WEST COVINA — A drive on the San Bernardino Freeway through West Covina is like a drive through El Monte. Or Baldwin Park. Signposts and some neon lights dot the flat vista. Buildings are barely visible through the trees. Only the exit signs distinguish one community from another.
West Covina officials want to change all that and hope that a $180,000 study by a Pasadena planning firm will help them develop a new look that will entice more of the 140,000 motorists who pass by on the freeway each day to stop and spend money.
"We think they ought to feel something special as they enter the city and as they leave the city," said Planning Director Paul Curtis.
But even though the "futuristic look"--complete with high-rise office buildings, hotels, a performing-arts center, small retail businesses and restaurants--is still only a vision in the minds of city planners, some homeowners are already having nightmares.
Assurances that the study is merely a guide--any change is at least five years away--have not allayed the fears of some residents that the projected commercial development might push them out of their homes or increase traffic so much that their neighborhoods would become unsafe.
"Everybody seems like they want to make a Beverly Hills out of West Covina," said Katherine Castucci, who lives about a quarter-mile from the freeway, on South Pima Avenue.
"Maybe people don't want it. I don't want high-rises in my backyard," Castucci said.
She fears that the study will lay the groundwork for city officials to demolish homes to make room for office buildings.
City officials have held a number of community meetings in an effort to ease such fears.

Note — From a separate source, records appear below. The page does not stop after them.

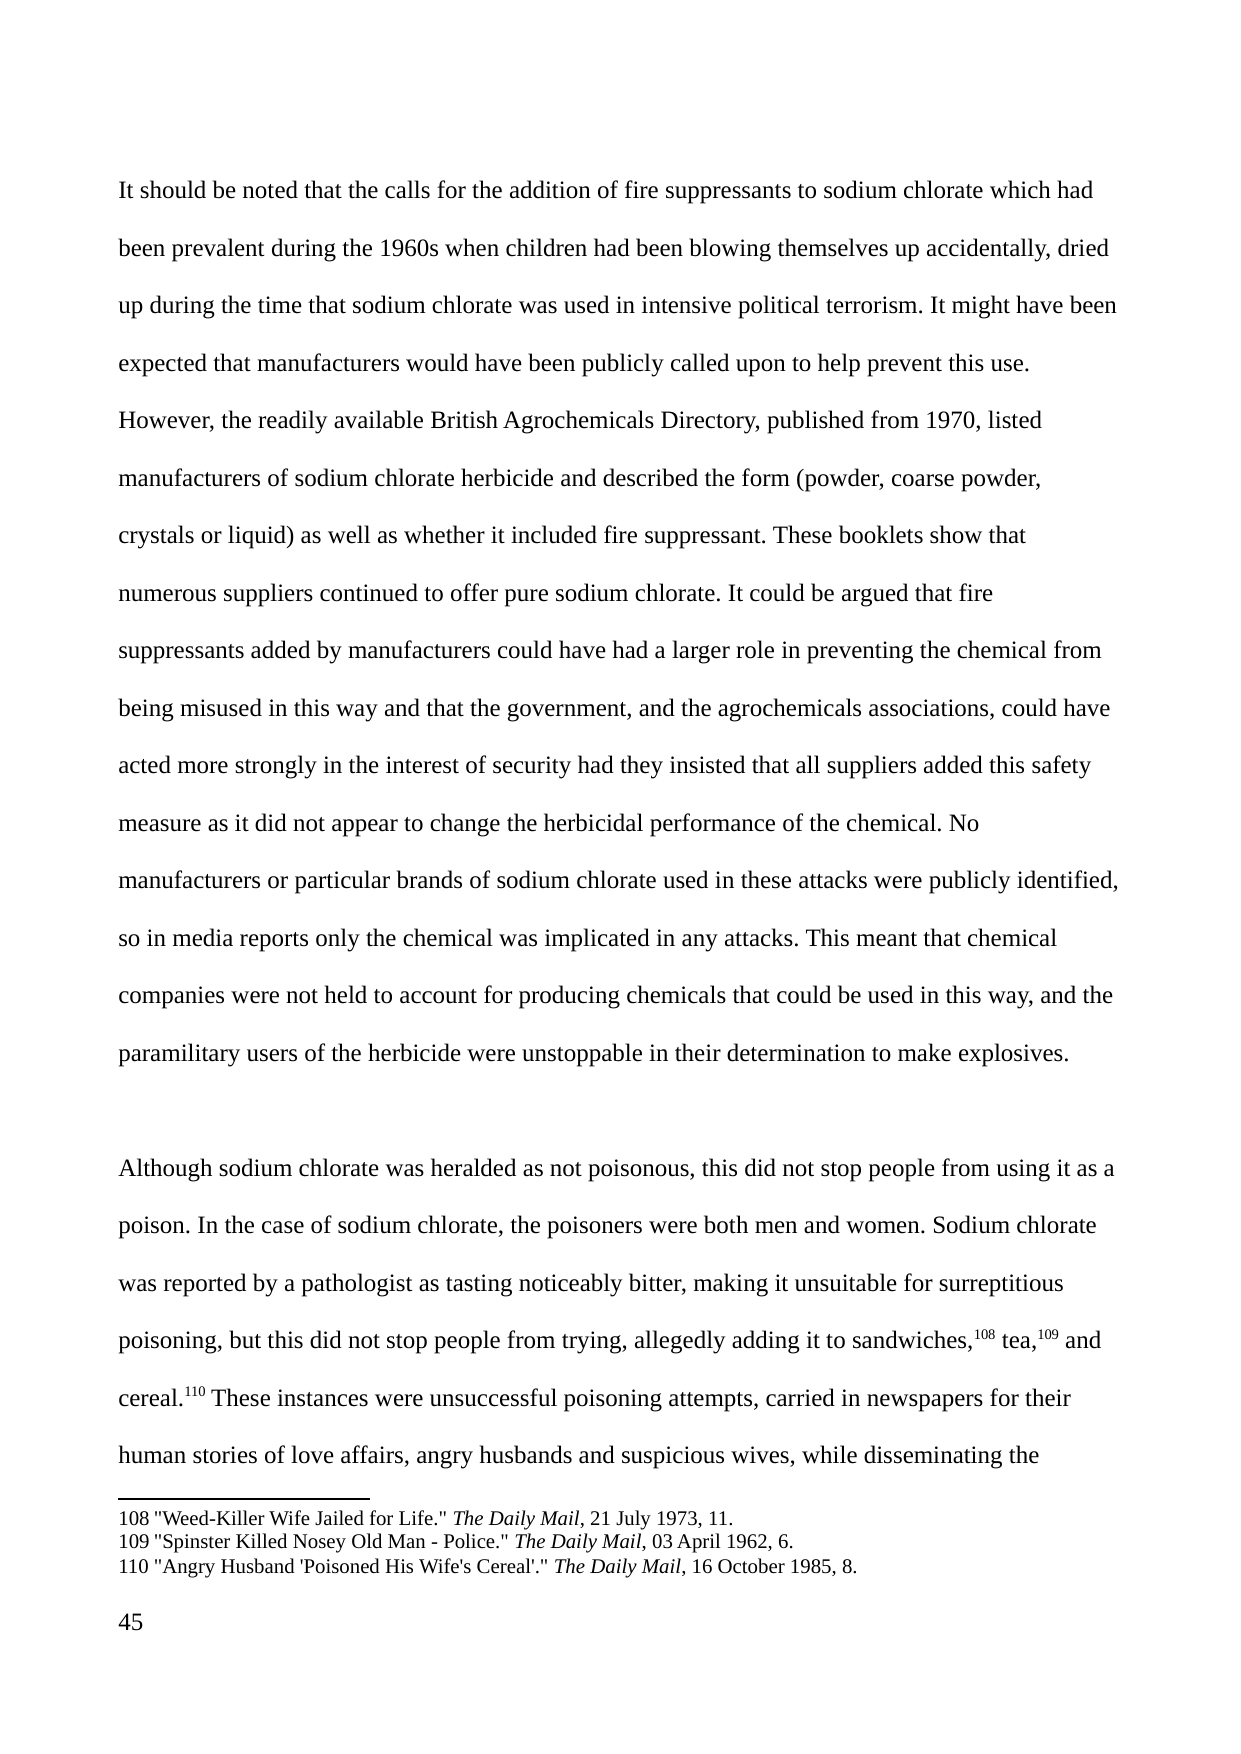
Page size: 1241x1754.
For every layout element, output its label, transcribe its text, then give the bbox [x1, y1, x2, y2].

text "Angry Husband 'Poisoned His Wife's Cereal'." The Daily Mail, 16 October 1985, 8. [118, 1553, 1122, 1578]
text Although sodium chlorate was heralded as not poisonous, this did not stop people from using it as a poison. In the case of sodium chlorate, the poisoners were both men and women. Sodium chlorate was reported by a pathologist as tasting noticeably bitter, making it unsuitable for surreptitious poisoning, but this did not stop people from trying, allegedly adding it to sandwiches, tea, and cereal. These instances were unsuccessful poisoning attempts, carried in newspapers for their human stories of love affairs, angry husbands and suspicious wives, while disseminating the [118, 1153, 1122, 1469]
text "Spinster Killed Nosey Old Man - Police." The Daily Mail, 03 April 1962, 6. [118, 1529, 1122, 1553]
text It should be noted that the calls for the addition of fire suppressants to sodium chlorate which had been prevalent during the 1960s when children had been blowing themselves up accidentally, dried up during the time that sodium chlorate was used in intensive political terrorism. It might have been expected that manufacturers would have been publicly called upon to help prevent this use. However, the readily available British Agrochemicals Directory, published from 1970, listed manufacturers of sodium chlorate herbicide and described the form (powder, coarse powder, crystals or liquid) as well as whether it included fire suppressant. These booklets show that numerous suppliers continued to offer pure sodium chlorate. It could be argued that fire suppressants added by manufacturers could have had a larger role in preventing the chemical from being misused in this way and that the government, and the agrochemicals associations, could have acted more strongly in the interest of security had they insisted that all suppliers added this safety measure as it did not appear to change the herbicidal performance of the chemical. No manufacturers or particular brands of sodium chlorate used in these attacks were publicly identified, so in media reports only the chemical was implicated in any attacks. This meant that chemical companies were not held to account for producing chemicals that could be used in this way, and the paramilitary users of the herbicide were unstoppable in their determination to make explosives. [118, 176, 1122, 1067]
text "Weed-Killer Wife Jailed for Life." The Daily Mail, 21 July 1973, 11. [118, 1505, 1122, 1529]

They emphasize that only one of three proposed alternatives would eliminate any housing, and under that plan, only a few homes would be demolished.
They also point out that there is no plan at present to formally adopt any of the proposals.
City officials are convinced that development of a corridor parallel to the five-mile stretch of freeway from Merced Avenue to Grand Avenue has the greatest potential to generate more tax revenue and that careful and early planning for any new development is essential.
The freeway corridor "will be the salvation of the city in terms of property and sales tax," one council member said at a recent council meeting.
Concentration of Business
About 860, or 70%, of the city's businesses--including those in the central business district and Eastland Shopping Center--lie within the corridor.
Each of the plans has the same basic concept but differs in the number of buildings that would be constructed and where they would be placed. All three plans include suggestions for land use, marketing, traffic flow, landscaping and building designs.
The study also will make recommendations about whether West Covina Parkway should be extended east to ease traffic in the residential areas, or whether the city needs a transportation link, such as a shuttle or monorail, between downtown and the restaurant row on Garvey Avenue north of the freeway.
City officials expect formal public hearings on the study to begin at a Planning Commission meeting Oct. 15, with final recommendations to be forwarded to the City Council by the end of the year.
Not a General Plan
Officials say that the study was undertaken after a number of developers sought information about the potential for building along the freeway.
"We are not changing the (general) plan or zone for anyone's property," Curtis said. "It's not like a general plan. It doesn't mean that it will happen."
"There's no plan to overnight come in and with a wave of a wand replace all existing uses with something else," said Mayor Chester E. Shearer.
"We feel that the freeway corridor is so important that we ought to have a master plan," Shearer said.
Fear for Homes
But Michael Abbondante, who lives about 75 yards from the freeway, on Shamwood Street, said after one of the community meetings that he is not convinced.
"They say right now there's no intention (of taking homes), but they're not putting on a stone tablet that they will not ask us to move," he said.
Phillip Vasquez, who lives about 500 feet from the freeway on Orange Avenue, said he is concerned about parking problems that may result as traffic in the area increases.
As it is, traffic generated by El Dorado College on West Pacific Avenue is causing problems for some residents, including Vasquez.
"I have to get up early in the morning to park the car on the street so I can get out," he said.
Other residents voiced concerns about night-time traffic.
"We don't want restaurants that are open until 2 in the morning and cater to night-time business," said Edna Owen, president of the East Hills Homeowners Assn., who lives within the freeway corridor.
The group currently has about 250 active members and, Owen said, "we're constantly getting requests for additional participation" because people are concerned about the study.